Activity:
Word for word, write the records out again, but omit each picture.
++++
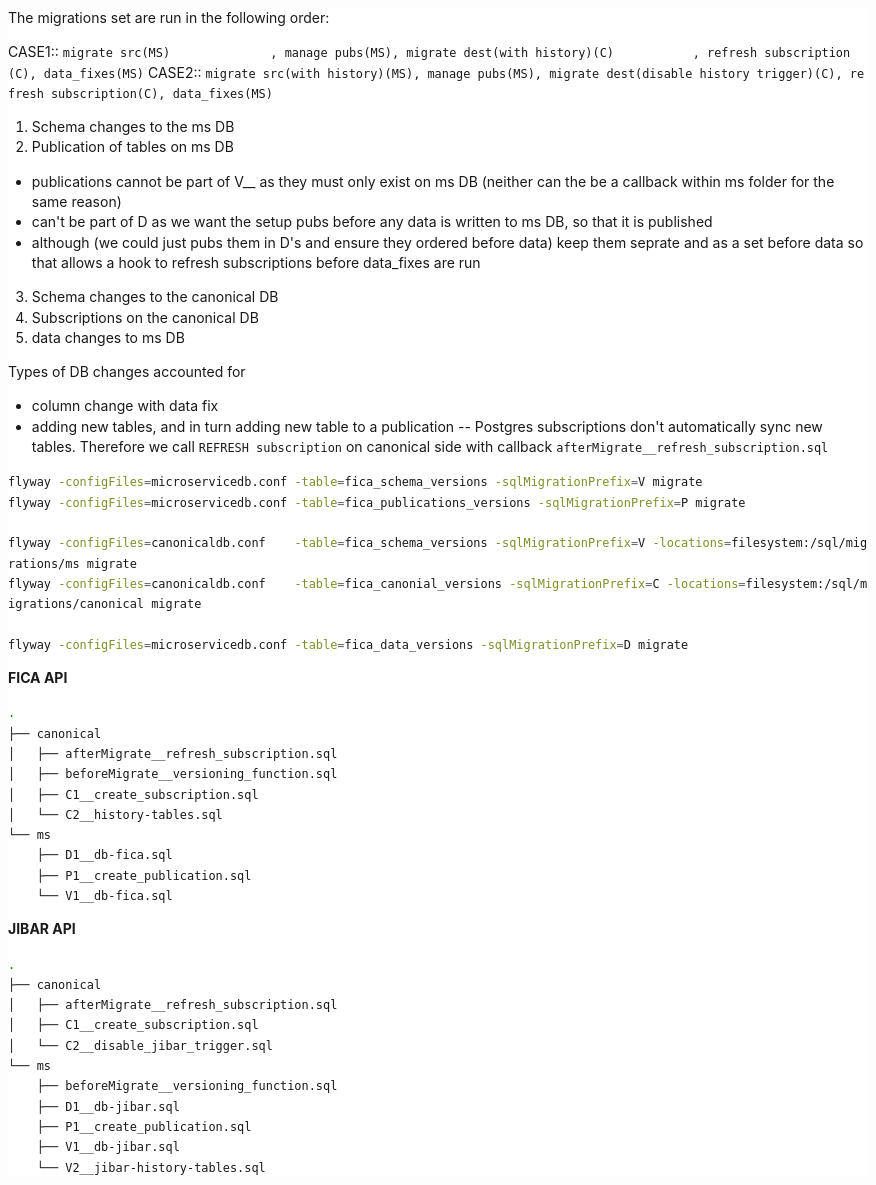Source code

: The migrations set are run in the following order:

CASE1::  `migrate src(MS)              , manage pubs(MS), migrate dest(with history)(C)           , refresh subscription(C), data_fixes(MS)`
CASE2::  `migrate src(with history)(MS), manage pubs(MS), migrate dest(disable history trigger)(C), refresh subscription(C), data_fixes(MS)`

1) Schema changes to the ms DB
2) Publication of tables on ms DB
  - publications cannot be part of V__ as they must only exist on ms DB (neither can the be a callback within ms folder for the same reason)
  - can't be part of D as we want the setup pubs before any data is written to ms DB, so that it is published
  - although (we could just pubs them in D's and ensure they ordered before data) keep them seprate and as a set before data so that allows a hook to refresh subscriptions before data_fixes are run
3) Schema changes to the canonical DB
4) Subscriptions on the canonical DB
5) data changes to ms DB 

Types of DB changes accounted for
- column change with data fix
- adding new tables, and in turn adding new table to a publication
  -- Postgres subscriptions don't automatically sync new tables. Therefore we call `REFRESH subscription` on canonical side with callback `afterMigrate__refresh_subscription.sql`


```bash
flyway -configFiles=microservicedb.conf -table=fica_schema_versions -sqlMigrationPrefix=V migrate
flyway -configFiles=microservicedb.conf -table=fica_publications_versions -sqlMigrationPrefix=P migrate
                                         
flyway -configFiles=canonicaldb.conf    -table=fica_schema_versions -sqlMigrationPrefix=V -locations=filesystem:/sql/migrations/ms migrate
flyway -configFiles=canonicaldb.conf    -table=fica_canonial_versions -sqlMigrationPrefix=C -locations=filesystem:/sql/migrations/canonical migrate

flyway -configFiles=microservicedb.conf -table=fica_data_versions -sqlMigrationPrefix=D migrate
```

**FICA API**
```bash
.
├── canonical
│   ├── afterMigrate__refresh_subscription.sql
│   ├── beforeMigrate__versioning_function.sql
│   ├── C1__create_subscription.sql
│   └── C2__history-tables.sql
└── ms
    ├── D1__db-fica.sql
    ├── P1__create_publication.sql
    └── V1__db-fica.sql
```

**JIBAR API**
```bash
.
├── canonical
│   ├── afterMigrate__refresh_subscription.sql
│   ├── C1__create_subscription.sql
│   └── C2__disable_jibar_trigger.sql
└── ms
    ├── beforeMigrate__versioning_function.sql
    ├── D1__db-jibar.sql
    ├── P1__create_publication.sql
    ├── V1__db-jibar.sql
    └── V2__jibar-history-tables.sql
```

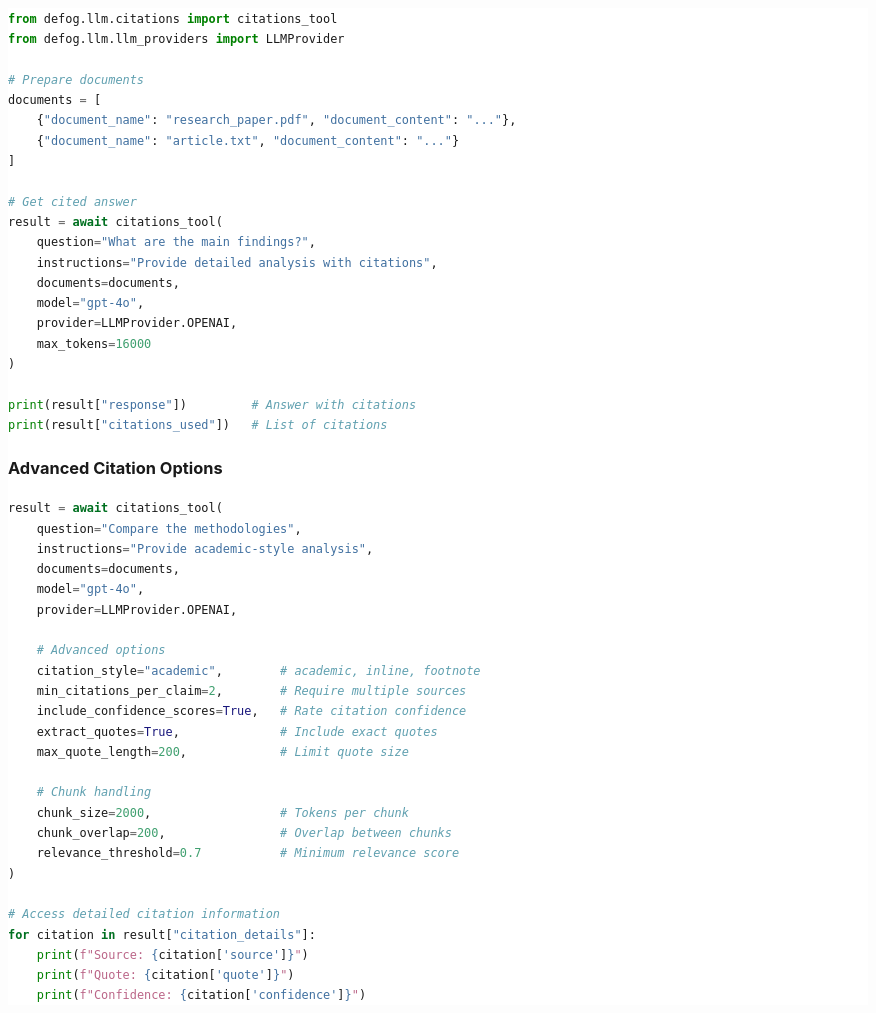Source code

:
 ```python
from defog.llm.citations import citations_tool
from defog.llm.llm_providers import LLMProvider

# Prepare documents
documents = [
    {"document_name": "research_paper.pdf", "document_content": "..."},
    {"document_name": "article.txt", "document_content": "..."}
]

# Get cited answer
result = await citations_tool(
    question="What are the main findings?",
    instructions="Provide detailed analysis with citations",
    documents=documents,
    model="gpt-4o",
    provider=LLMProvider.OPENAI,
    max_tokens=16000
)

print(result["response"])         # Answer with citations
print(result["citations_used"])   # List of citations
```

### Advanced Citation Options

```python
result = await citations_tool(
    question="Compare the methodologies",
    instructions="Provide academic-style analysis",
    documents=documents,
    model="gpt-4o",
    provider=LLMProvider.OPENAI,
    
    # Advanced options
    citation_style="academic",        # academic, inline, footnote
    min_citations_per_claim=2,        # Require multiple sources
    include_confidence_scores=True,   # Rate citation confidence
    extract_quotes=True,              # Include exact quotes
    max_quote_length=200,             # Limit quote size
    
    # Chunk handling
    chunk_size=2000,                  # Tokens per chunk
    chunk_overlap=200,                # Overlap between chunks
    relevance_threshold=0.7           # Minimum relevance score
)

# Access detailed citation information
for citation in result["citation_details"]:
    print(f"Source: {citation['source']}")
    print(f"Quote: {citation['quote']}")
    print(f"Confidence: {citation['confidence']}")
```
++++
Result:
Source code

: The migrations set are run in the following order:

CASE1::  `migrate src(MS)              , manage pubs(MS), migrate dest(with history)(C)           , refresh subscription(C), data_fixes(MS)`
CASE2::  `migrate src(with history)(MS), manage pubs(MS), migrate dest(disable history trigger)(C), refresh subscription(C), data_fixes(MS)`

1) Schema changes to the ms DB
2) Publication of tables on ms DB
  - publications cannot be part of V__ as they must only exist on ms DB (neither can the be a callback within ms folder for the same reason)
  - can't be part of D as we want the setup pubs before any data is written to ms DB, so that it is published
  - although (we could just pubs them in D's and ensure they ordered before data) keep them seprate and as a set before data so that allows a hook to refresh subscriptions before data_fixes are run
3) Schema changes to the canonical DB
4) Subscriptions on the canonical DB
5) data changes to ms DB 

Types of DB changes accounted for
- column change with data fix
- adding new tables, and in turn adding new table to a publication
  -- Postgres subscriptions don't automatically sync new tables. Therefore we call `REFRESH subscription` on canonical side with callback `afterMigrate__refresh_subscription.sql`


```bash
flyway -configFiles=microservicedb.conf -table=fica_schema_versions -sqlMigrationPrefix=V migrate
flyway -configFiles=microservicedb.conf -table=fica_publications_versions -sqlMigrationPrefix=P migrate
                                         
flyway -configFiles=canonicaldb.conf    -table=fica_schema_versions -sqlMigrationPrefix=V -locations=filesystem:/sql/migrations/ms migrate
flyway -configFiles=canonicaldb.conf    -table=fica_canonial_versions -sqlMigrationPrefix=C -locations=filesystem:/sql/migrations/canonical migrate

flyway -configFiles=microservicedb.conf -table=fica_data_versions -sqlMigrationPrefix=D migrate
```

**FICA API**
```bash
.
├── canonical
│   ├── afterMigrate__refresh_subscription.sql
│   ├── beforeMigrate__versioning_function.sql
│   ├── C1__create_subscription.sql
│   └── C2__history-tables.sql
└── ms
    ├── D1__db-fica.sql
    ├── P1__create_publication.sql
    └── V1__db-fica.sql
```

**JIBAR API**
```bash
.
├── canonical
│   ├── afterMigrate__refresh_subscription.sql
│   ├── C1__create_subscription.sql
│   └── C2__disable_jibar_trigger.sql
└── ms
    ├── beforeMigrate__versioning_function.sql
    ├── D1__db-jibar.sql
    ├── P1__create_publication.sql
    ├── V1__db-jibar.sql
    └── V2__jibar-history-tables.sql
```

Source code

:
 ```python
from defog.llm.citations import citations_tool
from defog.llm.llm_providers import LLMProvider

# Prepare documents
documents = [
    {"document_name": "research_paper.pdf", "document_content": "..."},
    {"document_name": "article.txt", "document_content": "..."}
]

# Get cited answer
result = await citations_tool(
    question="What are the main findings?",
    instructions="Provide detailed analysis with citations",
    documents=documents,
    model="gpt-4o",
    provider=LLMProvider.OPENAI,
    max_tokens=16000
)

print(result["response"])         # Answer with citations
print(result["citations_used"])   # List of citations
```

### Advanced Citation Options

```python
result = await citations_tool(
    question="Compare the methodologies",
    instructions="Provide academic-style analysis",
    documents=documents,
    model="gpt-4o",
    provider=LLMProvider.OPENAI,
    
    # Advanced options
    citation_style="academic",        # academic, inline, footnote
    min_citations_per_claim=2,        # Require multiple sources
    include_confidence_scores=True,   # Rate citation confidence
    extract_quotes=True,              # Include exact quotes
    max_quote_length=200,             # Limit quote size
    
    # Chunk handling
    chunk_size=2000,                  # Tokens per chunk
    chunk_overlap=200,                # Overlap between chunks
    relevance_threshold=0.7           # Minimum relevance score
)

# Access detailed citation information
for citation in result["citation_details"]:
    print(f"Source: {citation['source']}")
    print(f"Quote: {citation['quote']}")
    print(f"Confidence: {citation['confidence']}")
```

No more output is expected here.